Being that I’m not a morning person, add on the fatigue, I declined the request and headed straight to bed. I have this bad habit of not responding to alarms or even wake-up calls from my sisters whenever I plead with them to wake me up early to finish an assignment or just to read.
The view of Mount Kilimanjaro was so clear in the morning as we took our breakfast. This classic stone-built lodge is superbly located on the leeward side of the mountain, and it’s sheltered by the volcanic splendour of the Chyulu Hills.
The view of Mount Kilimanjaro in Tanzania is not as magnificent as it is in Kenya, that’s why plenty of tourists come all the way to just have a glimpse of it on this side of the world. Chyulu Hills, on the other hand, are hills comprising several small flows and cones.
It’s popularly referred to as the land of lions and lava, as its volcanoes are deemed to be active since the last two eruptions occurred in 1856 at Shaitani and Chainu.
In addition, the hills do not have permanent rivers, yet the rainfalls from there feed the Galana, Tsavo as well as Mzima Springs, a place we visited later on in the trip.
We arrived at Tsavo Trust headquarters and found Richard Moller, the CEO, waiting for us, and he welcomed us with a warm smile. The project, which began in 2012, is located inside Tsavo East National Park, and through it, populations of elephants in Tsavo, particularly the large tuskers, are monitored and safeguarded.
Tuskers are a rare species of elephants and there are approximately 30 left on the planet.

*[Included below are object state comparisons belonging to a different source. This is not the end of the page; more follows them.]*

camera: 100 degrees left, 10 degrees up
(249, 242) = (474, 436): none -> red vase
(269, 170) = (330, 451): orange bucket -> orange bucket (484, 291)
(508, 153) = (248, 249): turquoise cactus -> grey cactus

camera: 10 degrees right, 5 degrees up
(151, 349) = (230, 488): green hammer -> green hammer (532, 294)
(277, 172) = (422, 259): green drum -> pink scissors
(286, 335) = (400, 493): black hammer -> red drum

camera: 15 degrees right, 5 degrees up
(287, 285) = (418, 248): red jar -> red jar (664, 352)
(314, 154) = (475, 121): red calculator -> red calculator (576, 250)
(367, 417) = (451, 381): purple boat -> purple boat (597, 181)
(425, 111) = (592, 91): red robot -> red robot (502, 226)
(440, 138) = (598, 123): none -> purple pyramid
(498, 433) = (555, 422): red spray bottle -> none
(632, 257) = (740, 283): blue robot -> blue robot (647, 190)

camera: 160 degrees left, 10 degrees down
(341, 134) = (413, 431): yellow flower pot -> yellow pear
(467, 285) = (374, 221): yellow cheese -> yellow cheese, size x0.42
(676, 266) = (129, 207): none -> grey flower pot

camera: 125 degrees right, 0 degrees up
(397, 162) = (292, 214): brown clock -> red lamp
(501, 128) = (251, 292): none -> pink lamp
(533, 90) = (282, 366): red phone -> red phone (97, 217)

In Kenya, we have nine in Tsavo, three in Amboseli, one in Northern Kenya and two in Meru National Park.
Historically, Tsavo, which means slaughter in the Kamba dialect, was renowned as the region where elephants were hunted for their magnificently large tusks. It is said that one tusk would weigh around 100 pounds or 45kg.
Since elephant poaching was banned in the 1970s, human-animal conflict, as well as drought, remain the main challenges affecting elephants. The lack of community involvement in the past in conservation matters resulted in a disgruntled populace with a negative perception in as far as the subject is concerned.

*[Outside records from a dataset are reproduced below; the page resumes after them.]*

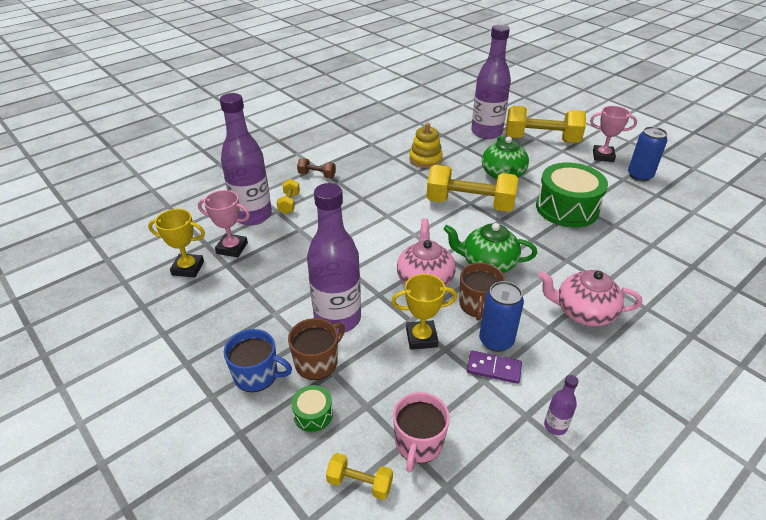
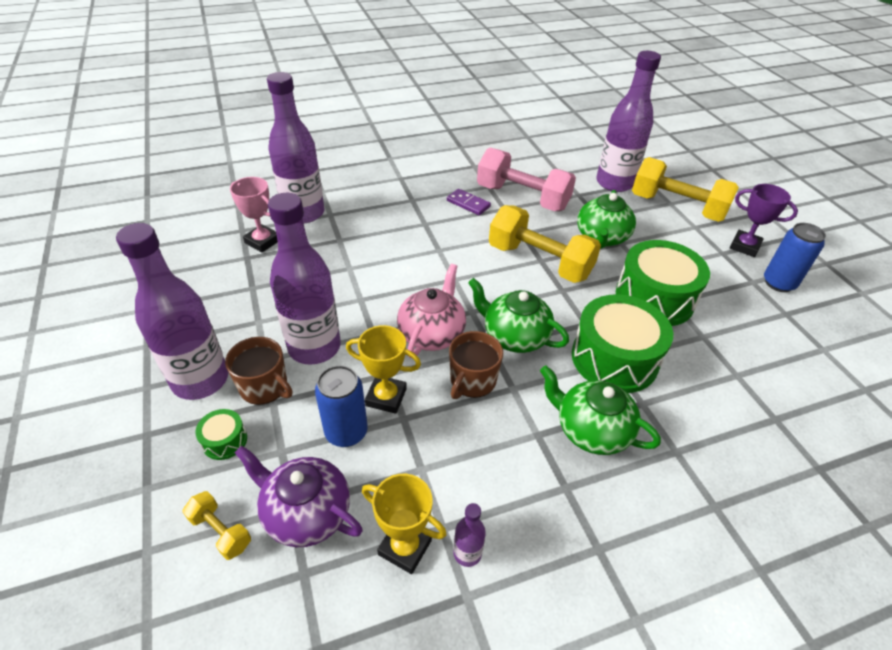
camera: 20 degrees right, 5 degrees up
(188, 268) = (210, 250): yellow trophy -> yellow trophy (405, 547)
(257, 375) = (200, 380): blue mug -> purple bottle
(289, 203) = (347, 209): yellow dumbbell -> none
(317, 175) = (394, 186): brown dumbbell -> none
(317, 362) = (265, 387): brown mug -> brown mug turned 60 degrees clockwise
(418, 443) = (306, 513): pink mug -> purple teapot
(425, 159) = (522, 197): yellow stacking toy -> pink dumbbell
(493, 369) = (441, 460): purple domino -> purple domino (468, 204)
(496, 341) = (465, 429): blue can -> blue can (346, 432)
(567, 258) = (614, 358): none -> green drum
(583, 312) = (591, 430): pink teapot -> green teapot
(603, 156) = (744, 246): pink trophy -> purple trophy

The Trust comes with a different approach, of running various projects to sensitize the community on wildlife and the significance of conservation.

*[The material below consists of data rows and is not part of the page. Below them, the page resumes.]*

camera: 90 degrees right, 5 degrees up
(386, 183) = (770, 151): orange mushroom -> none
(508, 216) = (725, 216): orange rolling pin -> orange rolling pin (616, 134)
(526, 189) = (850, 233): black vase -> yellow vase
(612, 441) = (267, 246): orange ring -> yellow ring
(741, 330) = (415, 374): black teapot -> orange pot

“When we came in 2012, we identified 14 seriously big elephants. Only nine remain now. When people think of rare, they only think of rhinos, but not the big tuskers,” says Richard Moller.
We had a chance to also visit a dispensary at Kamungi, which benefits from the funds. The health facility receives 600 patients a day and Margaret Gachifu, a nurse and the person in charge of everything show us the running tap water plus electricity and the expanded rooms that the funds have facilitated. In addition, a fence has been constructed to keep the patients safe from wild animals.
The major challenge they have is the human-animal conflicts and the fact that the majority of women are still delivering at home because of this issue, and also because they lack a proper maternity ward. All that left me grateful of the things we take for granted in life and on my way back to the lodge, I couldn’t help but wonder how in my own little way, I can impact the world.